The first and, in my opinion, most important roadblock to lasting change is not addressing the real issue.
Let’s say you wake up in the middle of the night with a sore throat. You’re annoyed by feeling sick but your throat really hurts, so you get up and spray a little Chloraseptic in your mouth and drift off to sleep. When you wake up the next day, you still have a sore throat, so you pop in a cough drop and go about your day.
The change you’re making – using a numbing agent – might work if you’ve only got a cold, but if it’s strep throat, you’re not addressing the real problem. Only an antibiotic will cure what ails you, even if Chloraseptic will keep the pain at bay for a while.
Just like how more information is needed to diagnose your sore throat than one feeling, problems you encounter in your life or business require diagnostics, too. Figuring out the real problem – not just your most apparent needs – requires some introspection and a little bit of time.
Here are eight questions to ask when you need to discover the root cause, courtesy of MindTools.com:
- What do you see happening?
- What are the specific symptoms?
- What proof do you have that the problem exists?

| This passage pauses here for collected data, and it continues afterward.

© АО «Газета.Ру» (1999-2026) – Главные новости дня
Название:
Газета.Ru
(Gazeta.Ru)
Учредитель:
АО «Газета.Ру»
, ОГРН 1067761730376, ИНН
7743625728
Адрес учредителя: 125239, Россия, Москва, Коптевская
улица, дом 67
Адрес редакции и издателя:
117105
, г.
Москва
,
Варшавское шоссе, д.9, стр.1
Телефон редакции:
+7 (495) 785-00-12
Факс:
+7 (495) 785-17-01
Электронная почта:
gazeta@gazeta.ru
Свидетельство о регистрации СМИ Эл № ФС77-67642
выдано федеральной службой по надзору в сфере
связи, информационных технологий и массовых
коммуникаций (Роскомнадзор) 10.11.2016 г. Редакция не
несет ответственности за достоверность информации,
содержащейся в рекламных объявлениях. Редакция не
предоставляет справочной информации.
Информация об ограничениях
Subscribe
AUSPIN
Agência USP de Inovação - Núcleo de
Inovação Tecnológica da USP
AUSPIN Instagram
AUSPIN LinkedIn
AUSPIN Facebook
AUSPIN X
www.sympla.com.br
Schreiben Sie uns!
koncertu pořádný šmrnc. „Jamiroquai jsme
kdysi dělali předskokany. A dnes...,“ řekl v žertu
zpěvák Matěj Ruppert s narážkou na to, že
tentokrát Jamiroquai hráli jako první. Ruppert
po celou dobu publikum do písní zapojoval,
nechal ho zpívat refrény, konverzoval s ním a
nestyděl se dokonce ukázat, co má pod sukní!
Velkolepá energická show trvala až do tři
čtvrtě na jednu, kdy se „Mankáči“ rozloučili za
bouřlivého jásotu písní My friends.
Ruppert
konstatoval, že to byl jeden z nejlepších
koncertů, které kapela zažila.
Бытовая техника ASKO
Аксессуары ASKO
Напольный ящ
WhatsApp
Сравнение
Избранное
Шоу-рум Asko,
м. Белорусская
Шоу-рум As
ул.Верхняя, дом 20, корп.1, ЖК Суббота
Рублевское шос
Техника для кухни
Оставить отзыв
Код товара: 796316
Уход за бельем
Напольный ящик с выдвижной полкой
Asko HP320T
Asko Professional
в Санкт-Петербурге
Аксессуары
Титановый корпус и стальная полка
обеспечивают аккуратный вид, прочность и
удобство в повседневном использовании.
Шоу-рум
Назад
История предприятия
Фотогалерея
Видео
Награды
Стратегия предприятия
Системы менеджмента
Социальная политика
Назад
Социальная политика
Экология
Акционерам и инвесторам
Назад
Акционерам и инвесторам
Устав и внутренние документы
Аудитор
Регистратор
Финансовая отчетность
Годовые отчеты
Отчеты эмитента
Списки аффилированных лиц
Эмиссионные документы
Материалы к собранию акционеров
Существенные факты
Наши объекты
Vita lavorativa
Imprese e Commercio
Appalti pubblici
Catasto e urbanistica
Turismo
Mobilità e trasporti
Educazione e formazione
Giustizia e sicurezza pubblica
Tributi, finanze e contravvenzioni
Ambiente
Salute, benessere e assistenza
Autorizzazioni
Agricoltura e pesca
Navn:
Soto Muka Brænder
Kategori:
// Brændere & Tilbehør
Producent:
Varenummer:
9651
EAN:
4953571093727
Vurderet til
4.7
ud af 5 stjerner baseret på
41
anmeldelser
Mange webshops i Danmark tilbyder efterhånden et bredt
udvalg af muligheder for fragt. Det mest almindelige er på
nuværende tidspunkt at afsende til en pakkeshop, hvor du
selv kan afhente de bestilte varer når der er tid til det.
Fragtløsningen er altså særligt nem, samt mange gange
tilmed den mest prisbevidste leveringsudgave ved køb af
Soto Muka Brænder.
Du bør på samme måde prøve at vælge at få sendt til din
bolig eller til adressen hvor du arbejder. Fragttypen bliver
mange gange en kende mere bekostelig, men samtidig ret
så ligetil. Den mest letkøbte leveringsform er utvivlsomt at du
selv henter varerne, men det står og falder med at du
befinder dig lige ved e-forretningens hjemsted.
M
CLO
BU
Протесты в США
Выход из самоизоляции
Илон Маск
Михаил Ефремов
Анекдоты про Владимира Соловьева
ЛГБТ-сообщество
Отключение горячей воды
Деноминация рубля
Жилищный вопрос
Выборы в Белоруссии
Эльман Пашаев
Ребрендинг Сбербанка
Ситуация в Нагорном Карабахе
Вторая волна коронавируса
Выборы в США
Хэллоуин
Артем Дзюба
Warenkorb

- How long has the problem existed?
- What is the impact of the problem?
- What sequence of events leads to the problem?
- What conditions allow the problem to occur?
- What other problems surround the occurrence of the central problem?
Once you have your answers to these key questions, you can’t stop there. Your vantage point is skewed from your own perspective. You’re going to want to ask someone else to evaluate the problem at hand with the same questions and then compare your answers.
If you and all of the partners at your firm have similar answers, you’ll know you’re on the right track. If you wind up with wildly different ideas, I suggest seeking the advice of someone outside your organization. Fresh eyes can make all the difference in understanding a problem.
I often talk about being ‘too close’ to understand. You’ve probably heard the illustration about a group of people standing by an elephant with blindfolds on, trying to describe what they’re experiencing. Depending on what part of the elephant you’re next to, you’re going to have different observations.
But someone outside of that elephant’s cage can clearly identify the elephant.
The first key to making a lasting change is to make sure you’ve addressed the real problem and are looking for authentic change.